If ax^2+ bx+ c> 0 (or <0) for all x, then ax^2+ bx+ c must have NO real solutions. That means the two roots that any quadratic has must both be complex: the discriminant, b^2- 4ac must be negative.

 

[bogdan]

if that delta is non-negative then the ecuation would have at least one solution...that means the inequality would be <=...not <...
...draw the graphic of the function...and you'll see...try it with both a<0...and a>0...and delta<0...and delta>0...and it will become clear...

 

[garytse86]

HallsofIvy, ax^2+bx+c > 0 does not mean both roots are not real.

consider x^2 + 2x + 3 > 0, the roots are not complex.

 

[HallsofIvy]

I may not be very bright, but I can at least use the quadratic formula: the roots of x^2 + 2x + 3 = 0 are (-2+/- sqrt(4-12))/2=
-1 +/- sqrt(2)i and definitely ARE complex.

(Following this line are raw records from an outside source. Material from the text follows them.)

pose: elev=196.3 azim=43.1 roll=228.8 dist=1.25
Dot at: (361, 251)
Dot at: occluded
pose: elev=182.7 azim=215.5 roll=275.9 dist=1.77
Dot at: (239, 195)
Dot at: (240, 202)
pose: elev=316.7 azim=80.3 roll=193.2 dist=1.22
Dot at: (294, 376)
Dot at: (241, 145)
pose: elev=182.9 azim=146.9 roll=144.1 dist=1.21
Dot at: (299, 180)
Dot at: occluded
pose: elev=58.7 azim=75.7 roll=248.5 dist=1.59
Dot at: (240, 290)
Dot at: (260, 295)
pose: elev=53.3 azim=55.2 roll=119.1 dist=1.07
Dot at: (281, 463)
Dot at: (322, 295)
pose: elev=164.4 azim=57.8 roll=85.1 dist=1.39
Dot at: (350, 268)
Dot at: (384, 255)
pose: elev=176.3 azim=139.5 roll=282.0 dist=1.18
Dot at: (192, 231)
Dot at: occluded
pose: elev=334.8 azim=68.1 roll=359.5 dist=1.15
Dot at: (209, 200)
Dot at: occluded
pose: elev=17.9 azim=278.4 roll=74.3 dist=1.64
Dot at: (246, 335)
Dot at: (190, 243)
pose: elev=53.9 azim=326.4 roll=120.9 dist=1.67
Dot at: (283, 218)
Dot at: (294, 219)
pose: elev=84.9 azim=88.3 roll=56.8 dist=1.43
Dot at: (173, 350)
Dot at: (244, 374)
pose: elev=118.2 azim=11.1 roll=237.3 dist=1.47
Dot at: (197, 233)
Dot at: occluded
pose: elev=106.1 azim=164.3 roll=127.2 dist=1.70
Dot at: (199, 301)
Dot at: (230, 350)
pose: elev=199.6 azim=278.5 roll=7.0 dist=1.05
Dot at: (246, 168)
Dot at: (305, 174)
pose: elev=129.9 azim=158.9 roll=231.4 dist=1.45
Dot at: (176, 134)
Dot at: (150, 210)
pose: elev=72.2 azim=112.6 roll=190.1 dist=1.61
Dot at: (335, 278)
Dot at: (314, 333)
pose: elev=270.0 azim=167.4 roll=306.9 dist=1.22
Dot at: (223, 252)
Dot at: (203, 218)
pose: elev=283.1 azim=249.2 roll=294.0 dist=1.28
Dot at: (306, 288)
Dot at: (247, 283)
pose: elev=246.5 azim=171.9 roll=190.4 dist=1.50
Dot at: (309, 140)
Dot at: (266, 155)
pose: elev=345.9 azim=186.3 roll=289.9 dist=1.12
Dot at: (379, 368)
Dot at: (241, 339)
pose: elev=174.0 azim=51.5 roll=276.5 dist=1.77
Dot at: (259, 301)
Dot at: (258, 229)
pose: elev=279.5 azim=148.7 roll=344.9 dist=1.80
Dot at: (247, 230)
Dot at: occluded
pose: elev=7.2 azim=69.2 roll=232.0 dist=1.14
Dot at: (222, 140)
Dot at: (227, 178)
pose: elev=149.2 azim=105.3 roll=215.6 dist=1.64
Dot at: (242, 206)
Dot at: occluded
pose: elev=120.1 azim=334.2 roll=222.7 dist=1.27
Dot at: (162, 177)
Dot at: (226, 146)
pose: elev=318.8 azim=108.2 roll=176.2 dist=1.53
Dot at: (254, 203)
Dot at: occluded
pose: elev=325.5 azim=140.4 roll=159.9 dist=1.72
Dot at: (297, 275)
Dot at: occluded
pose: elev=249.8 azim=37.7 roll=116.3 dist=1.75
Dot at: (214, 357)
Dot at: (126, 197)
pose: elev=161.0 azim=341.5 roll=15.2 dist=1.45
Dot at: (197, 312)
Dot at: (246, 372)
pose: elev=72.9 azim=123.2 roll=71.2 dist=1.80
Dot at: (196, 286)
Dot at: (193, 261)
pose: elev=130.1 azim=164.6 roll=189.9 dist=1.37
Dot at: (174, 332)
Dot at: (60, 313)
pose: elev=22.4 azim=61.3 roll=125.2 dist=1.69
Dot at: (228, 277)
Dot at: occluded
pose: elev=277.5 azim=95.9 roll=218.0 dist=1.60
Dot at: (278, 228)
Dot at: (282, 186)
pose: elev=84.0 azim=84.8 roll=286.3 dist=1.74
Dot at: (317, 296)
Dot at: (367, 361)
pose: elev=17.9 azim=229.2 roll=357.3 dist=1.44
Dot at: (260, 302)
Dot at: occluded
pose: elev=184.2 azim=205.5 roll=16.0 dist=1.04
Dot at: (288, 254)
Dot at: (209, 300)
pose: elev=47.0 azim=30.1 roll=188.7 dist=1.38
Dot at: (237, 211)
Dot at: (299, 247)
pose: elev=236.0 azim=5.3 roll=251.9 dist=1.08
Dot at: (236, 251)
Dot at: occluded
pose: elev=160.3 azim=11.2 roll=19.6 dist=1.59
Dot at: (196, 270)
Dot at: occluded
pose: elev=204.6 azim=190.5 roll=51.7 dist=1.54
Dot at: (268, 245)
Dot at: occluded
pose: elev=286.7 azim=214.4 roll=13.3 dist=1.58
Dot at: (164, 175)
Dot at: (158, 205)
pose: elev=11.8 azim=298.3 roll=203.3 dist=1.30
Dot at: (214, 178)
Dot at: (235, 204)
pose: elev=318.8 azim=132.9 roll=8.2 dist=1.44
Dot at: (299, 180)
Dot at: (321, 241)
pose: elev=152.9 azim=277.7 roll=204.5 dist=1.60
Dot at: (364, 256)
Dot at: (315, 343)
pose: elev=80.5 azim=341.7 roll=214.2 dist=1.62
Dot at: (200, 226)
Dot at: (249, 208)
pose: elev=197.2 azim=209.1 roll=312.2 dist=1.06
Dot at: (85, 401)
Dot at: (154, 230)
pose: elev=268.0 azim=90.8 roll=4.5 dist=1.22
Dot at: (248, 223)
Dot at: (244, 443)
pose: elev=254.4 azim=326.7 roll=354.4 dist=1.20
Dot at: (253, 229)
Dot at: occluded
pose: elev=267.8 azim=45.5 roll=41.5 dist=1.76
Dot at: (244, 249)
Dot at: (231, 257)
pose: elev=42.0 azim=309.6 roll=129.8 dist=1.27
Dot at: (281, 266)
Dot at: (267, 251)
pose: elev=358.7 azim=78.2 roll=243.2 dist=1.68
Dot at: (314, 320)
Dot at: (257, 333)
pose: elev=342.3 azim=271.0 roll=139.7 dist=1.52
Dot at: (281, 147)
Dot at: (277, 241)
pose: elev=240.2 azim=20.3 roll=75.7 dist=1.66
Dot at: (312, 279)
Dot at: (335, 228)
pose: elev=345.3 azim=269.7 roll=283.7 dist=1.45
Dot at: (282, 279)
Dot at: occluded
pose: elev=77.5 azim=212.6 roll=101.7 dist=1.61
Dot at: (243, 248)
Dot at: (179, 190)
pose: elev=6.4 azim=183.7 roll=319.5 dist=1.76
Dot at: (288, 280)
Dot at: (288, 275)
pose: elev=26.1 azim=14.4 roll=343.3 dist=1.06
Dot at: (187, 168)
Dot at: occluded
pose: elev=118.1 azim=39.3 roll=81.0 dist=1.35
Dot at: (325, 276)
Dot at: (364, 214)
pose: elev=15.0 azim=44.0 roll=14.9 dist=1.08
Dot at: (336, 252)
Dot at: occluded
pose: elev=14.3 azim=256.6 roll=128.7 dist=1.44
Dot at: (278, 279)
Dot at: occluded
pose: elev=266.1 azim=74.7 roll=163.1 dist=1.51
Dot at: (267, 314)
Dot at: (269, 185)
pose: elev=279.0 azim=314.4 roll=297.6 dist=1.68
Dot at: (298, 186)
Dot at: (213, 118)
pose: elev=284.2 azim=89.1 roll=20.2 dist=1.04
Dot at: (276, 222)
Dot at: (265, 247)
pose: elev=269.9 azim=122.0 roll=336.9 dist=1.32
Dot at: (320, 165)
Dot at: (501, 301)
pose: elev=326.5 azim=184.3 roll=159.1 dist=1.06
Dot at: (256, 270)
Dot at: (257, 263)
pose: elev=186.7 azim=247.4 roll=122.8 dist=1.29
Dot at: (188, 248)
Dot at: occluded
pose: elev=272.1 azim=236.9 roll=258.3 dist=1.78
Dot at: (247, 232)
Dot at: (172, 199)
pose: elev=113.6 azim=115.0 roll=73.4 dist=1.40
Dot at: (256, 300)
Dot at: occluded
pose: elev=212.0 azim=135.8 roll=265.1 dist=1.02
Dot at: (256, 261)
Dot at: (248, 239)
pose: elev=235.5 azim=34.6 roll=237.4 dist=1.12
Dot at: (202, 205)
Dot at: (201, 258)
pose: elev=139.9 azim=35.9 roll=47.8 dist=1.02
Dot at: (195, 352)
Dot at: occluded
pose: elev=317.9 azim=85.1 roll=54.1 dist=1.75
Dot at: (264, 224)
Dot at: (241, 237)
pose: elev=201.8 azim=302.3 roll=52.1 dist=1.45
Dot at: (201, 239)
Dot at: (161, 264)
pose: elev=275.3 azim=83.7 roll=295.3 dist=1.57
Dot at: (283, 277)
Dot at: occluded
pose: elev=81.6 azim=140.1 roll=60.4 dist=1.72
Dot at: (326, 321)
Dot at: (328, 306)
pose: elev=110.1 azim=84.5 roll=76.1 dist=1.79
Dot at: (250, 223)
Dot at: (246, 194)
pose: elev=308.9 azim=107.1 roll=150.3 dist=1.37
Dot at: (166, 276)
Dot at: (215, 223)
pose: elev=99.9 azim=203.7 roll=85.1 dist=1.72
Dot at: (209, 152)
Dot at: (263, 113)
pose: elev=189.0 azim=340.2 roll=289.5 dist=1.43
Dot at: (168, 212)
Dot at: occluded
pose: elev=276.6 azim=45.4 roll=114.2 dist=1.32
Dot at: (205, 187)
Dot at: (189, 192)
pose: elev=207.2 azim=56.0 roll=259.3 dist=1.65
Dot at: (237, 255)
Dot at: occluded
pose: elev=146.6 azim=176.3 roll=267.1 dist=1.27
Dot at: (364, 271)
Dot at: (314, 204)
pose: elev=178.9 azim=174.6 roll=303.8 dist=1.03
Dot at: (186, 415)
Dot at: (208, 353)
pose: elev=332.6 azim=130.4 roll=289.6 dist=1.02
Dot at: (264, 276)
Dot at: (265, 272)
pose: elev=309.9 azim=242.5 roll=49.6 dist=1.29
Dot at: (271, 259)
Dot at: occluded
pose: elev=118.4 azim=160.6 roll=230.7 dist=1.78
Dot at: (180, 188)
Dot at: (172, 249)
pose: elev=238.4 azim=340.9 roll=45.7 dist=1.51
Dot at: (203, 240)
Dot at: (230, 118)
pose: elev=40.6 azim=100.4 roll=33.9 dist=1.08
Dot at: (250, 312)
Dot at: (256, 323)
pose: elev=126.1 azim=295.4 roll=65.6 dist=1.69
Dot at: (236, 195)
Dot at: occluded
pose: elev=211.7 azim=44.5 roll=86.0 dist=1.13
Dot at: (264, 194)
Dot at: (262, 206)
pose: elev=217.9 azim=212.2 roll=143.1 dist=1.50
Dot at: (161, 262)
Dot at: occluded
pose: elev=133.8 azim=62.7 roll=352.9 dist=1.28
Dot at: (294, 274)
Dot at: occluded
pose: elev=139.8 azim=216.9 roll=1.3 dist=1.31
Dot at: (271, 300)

Saying that ax^2+ bx+ c> 0 (or ax^2+ bx+ c< 0) for all x means that it is never EQUAL to 0 for any real x. The roots of the equation MUST be complex.

 

[garytse86]

sorry that wasn't meant to be offensive.

but consider x^2 + 3x + 2 = 0, the roots are real.

 

[HallsofIvy]

Yes, the roots of x^2 + 3x + 2 = (x+2)(x+1)= 0 are x= -1 and x= -2. It follows FROM THAT that x^2+ 3x+ 2< 0 for -2< x< -1 and that
x^2+ 3x+ 2> 0 for x< -2 or x> -1.

The point, once again, is that the roots of ax^2+ bx+ c= 0 are (by definition) places where the value is 0. If the ax^2+ bx+ c> 0 or ax^2+ bx+ c< 0 for ALL X, then there is NO place where the value is 0 ans so no real value of x for which the equation is satisfied: the roots MUST be complex and b^2- 4ac must be negative.